Right now our thoughts and prayers are with the brave Japanese people as they struggle to deal with the terrible aftermath of the earthquake, tsunami and now the nuclear threat. This is also a time to reflect on the risks posed by nuclear power generation and to ask if we should continue with this massive investment. Might our money be better spent on renewable energy? This letter featrured in The Guardian, Wednesday 16 March 2011: The assessment in your editorial (15 March) that “the balance of the rational argument could conceivably be more in favour of nuclear [power] in a month’s time” is not just premature but ignores a number of important factors. Most worryingly, terrorists will have seen the devastation, disruption and fear that can be caused by an attack on a reactor’s cooling system, which presents a much easier target for them than the containment vessel surrounding the core. Secondly, your claim that the renewable alternatives are “illusions” is at variance with the facts. Germany has installed more wind power capacity than the entire current UK nuclear capacity, and is adding to it at a rate equivalent to more than one new reactor a year. Furthermore, in 2009 alone Germany installed solar photovoltaic systems with capacity equivalent to approximately four nuclear reactors, and it looks like the 2010 figures will be much higher.

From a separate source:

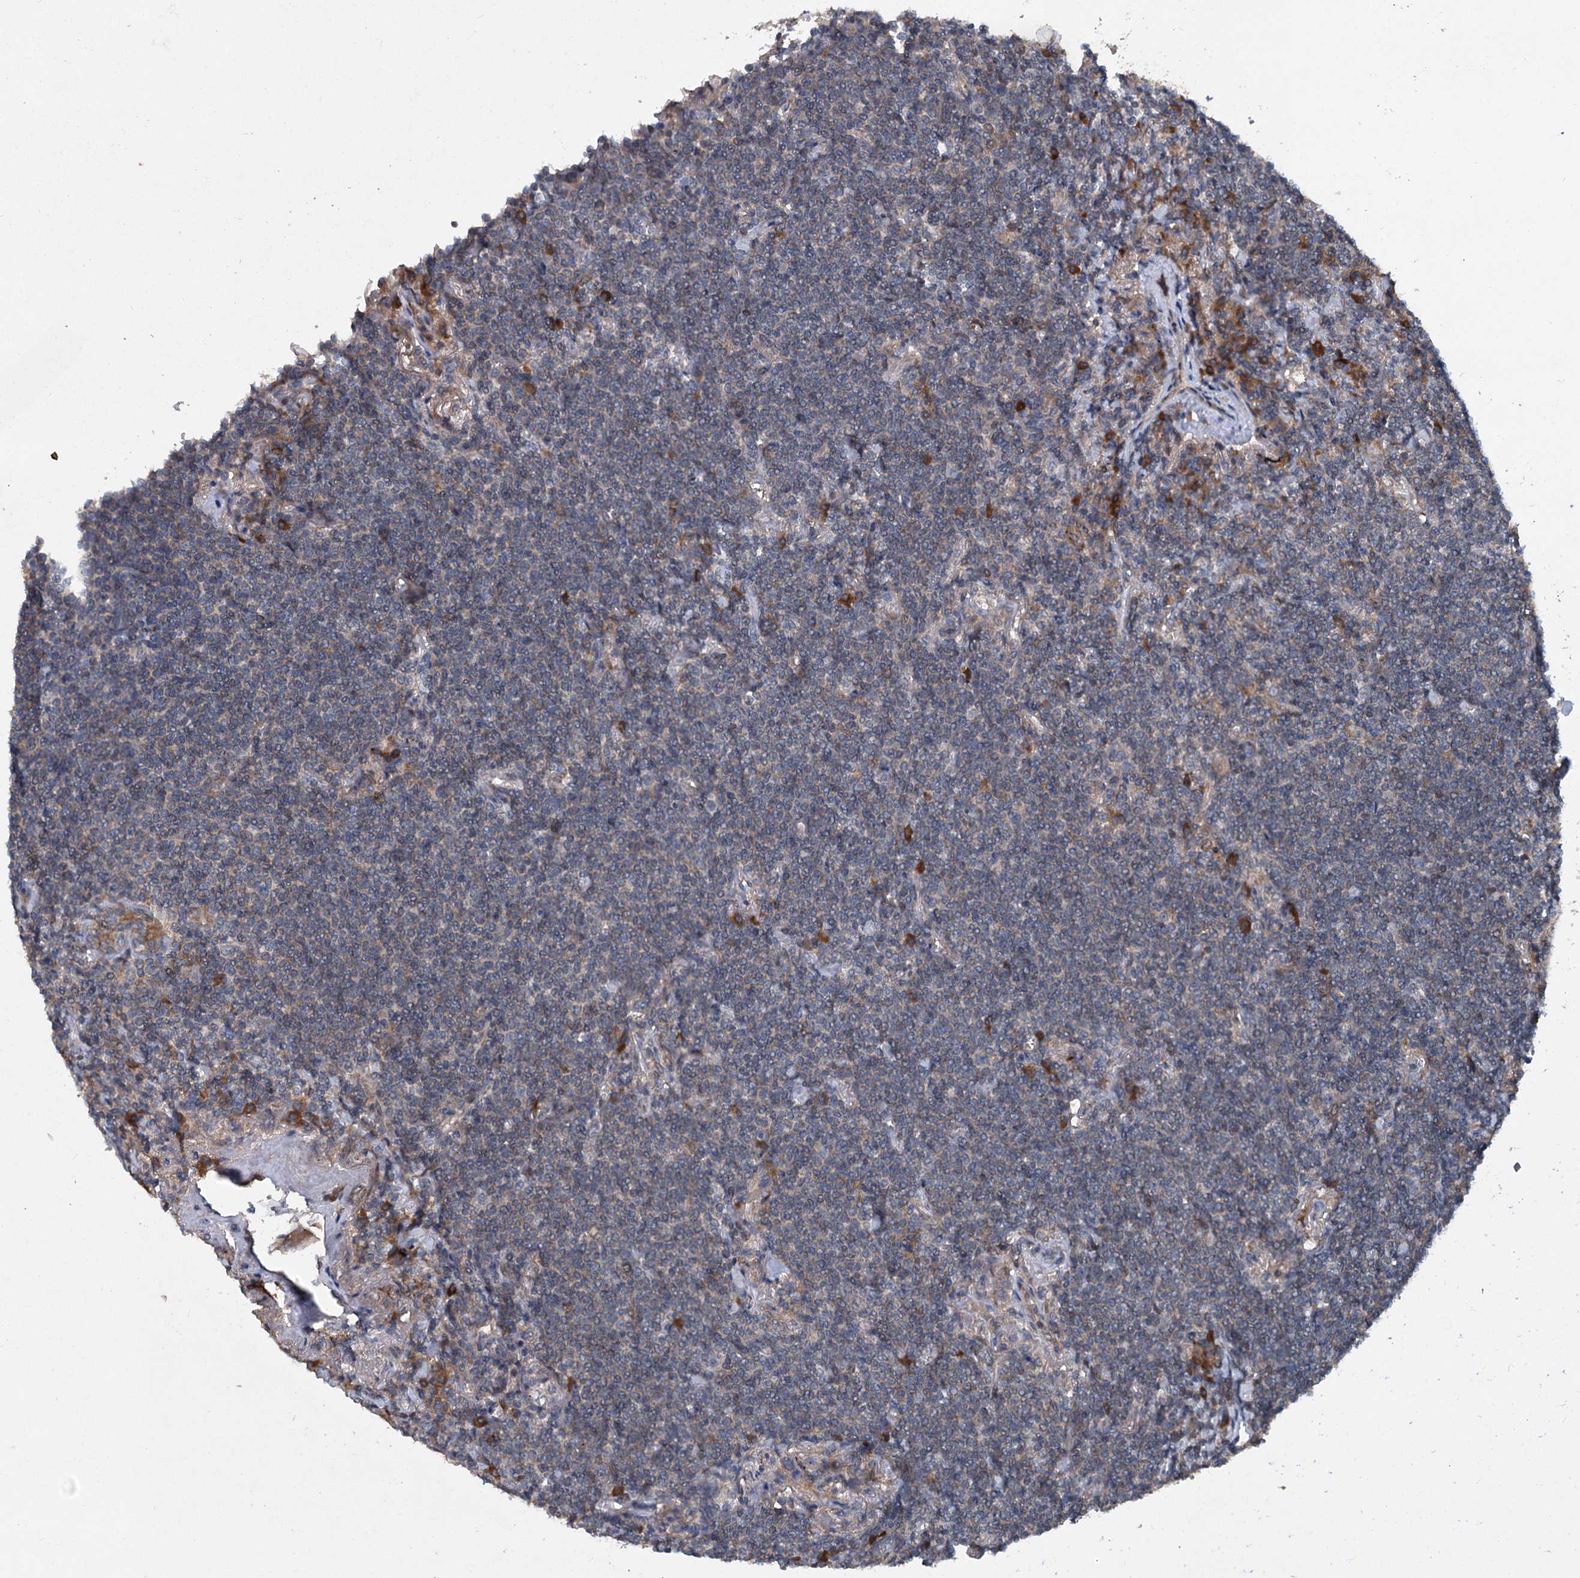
{"staining": {"intensity": "negative", "quantity": "none", "location": "none"}, "tissue": "lymphoma", "cell_type": "Tumor cells", "image_type": "cancer", "snomed": [{"axis": "morphology", "description": "Malignant lymphoma, non-Hodgkin's type, Low grade"}, {"axis": "topography", "description": "Lung"}], "caption": "The histopathology image shows no staining of tumor cells in malignant lymphoma, non-Hodgkin's type (low-grade).", "gene": "TAPBPL", "patient": {"sex": "female", "age": 71}}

The coalition should reverse Labour’s dangerous decision to go for new nuclear build and use the money saved, firstly to strengthen our current nuclear facilities against terrorist attack, secondly to solve the long-term nuclear waste problem and thirdly to support renewables. Emeritus Professor Keith Barnham

Anti-nuclear protest on April 25, 2006 in Seoul, South Korea.

The case against nuclear

(Source: http://en.wikipedia.org/wiki/Anti-nuclear_movement) Anti-nuclear critics see nuclear power as a dangerous, expensive way to boil water to generate electricity. Opponents of nuclear power have raised a number of related concerns:

  • Nuclear accidents: a concern that the core of a nuclear power plant could overheat and melt down, releasing radioactivity.
  • Radioactive waste disposal: a concern that nuclear power results in large amounts of radioactive waste, some of which remains dangerous for very long periods.
  • Nuclear proliferation: a concern that the facilities and expertise to produce nuclear power can be readily adapted to produce nuclear weapons.
  • High cost: a concern that nuclear power plants are very expensive.
  • Nuclear terrorism: a concern that nuclear facilities could be targeted by terrorists or criminals.
  • Curtailed Civil liberties: a concern that the risk of nuclear accidents, proliferation and terrorism may be used to justify restraints on citizen rights.

A nuclear free world is possible… it is up to us!